Als unverzichtbare Teile eines gewöhnlichen Stundenbuches kommen zum Marien- und zum Toten-Offizium neben den Horen von Hl. Kreuz und Hl. Geist hinzu: das Kalendarium, in aller Regel am Beginn des Buches; die Sieben Bußpsalmen, gefolgt von der Heiligenlitanei und Gebeten; dem Toten-Offizium folgen so genannte Suffragien, also Fürbittgebete. Sehr häufig tritt eine kleine Anzahl von Evangelienabschnitten, die Perikopen, direkt im Anschluss an den Kalender auf: der Beginn des Johannes-Evangeliums (Joh. 1,1-14), die Verkündigung an Maria (Lk 1, 26-38), die Anbetung der Weisen aus dem Morgenland (Mt 2, 1-12) und die Erscheinung des Auferstandenen sowie die Himmelfahrt (Mk 16, 14-20). Etwas seltener findet sich, ganz oder abschnittsweise, die Passion nach Johannes


(Joh 18,1-19,38) meist im Anschluss an die anderen Perikopen, so dass den Stundengebeten eine Erzählfolge von der Fleischwerdung bis zur Passion einschließlich der Himmelfahrt vorangestellt ist.
Sichtbar gemacht wird das jeweilige Ziel der Andacht im Stundenbuch durch die Miniaturen, die die einzelnen Abschnitte einleiten und gerade wegen ihrer Eigenständigkeit als konstitutiver Bestandteil den Text ergänzen und die Gedanken des Beters in eine ganz eigene, nicht selten textferne Richtung lenken, da der sichtbar gewordene Heilsgegenstand, der während des Betens betrachtet werden sollte, im Gebetstext meist nicht erwähnt wird.
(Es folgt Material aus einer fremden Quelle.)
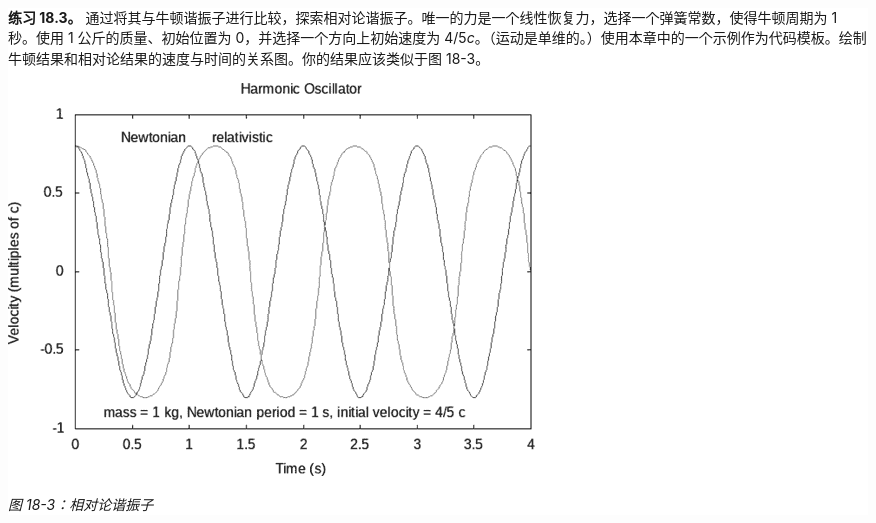 **练习 18.3。** 通过将其与牛顿谐振子进行比较，探索相对论谐振子。唯一的力是一个线性恢复力，选择一个弹簧常数，使得牛顿周期为 1 秒。使用 1 公斤的质量、初始位置为 0，并选择一个方向上初始速度为 4/5*c*。（运动是单维的。）使用本章中的一个示例作为代码模板。绘制牛顿结果和相对论结果的速度与时间的关系图。你的结果应该类似于图 18-3。

![Image](img/338fig01.jpg)

*图 18-3：相对论谐振子*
Bei der Vielfalt an Möglichkeiten der Zuordnung von Miniatur und Text darf ein wesentlicher praktischer Sinn der Bebilderung nicht außer Acht gelassen werden: Schon ornamentaler Buchschmuck als Initiale oder Bordüre erleichtert das Auffinden der einzelnen Texte, Bildmotive charakterisieren die Abschnitte inhaltlich und ersparen Titel, die das Mittelalter ohnehin nicht kannte, ebenso wie Rubriken. Bilder als Merkzeichen zum Auffinden einer Textstelle oder zur Veranschaulichung des geistlichen Textgehaltes stehen sinnvollerweise direkt am Textanfang, sind also Teil des Initialdekors, der die Grundlage fast des gesamten mittelalterlichen Buchschmucks bildet.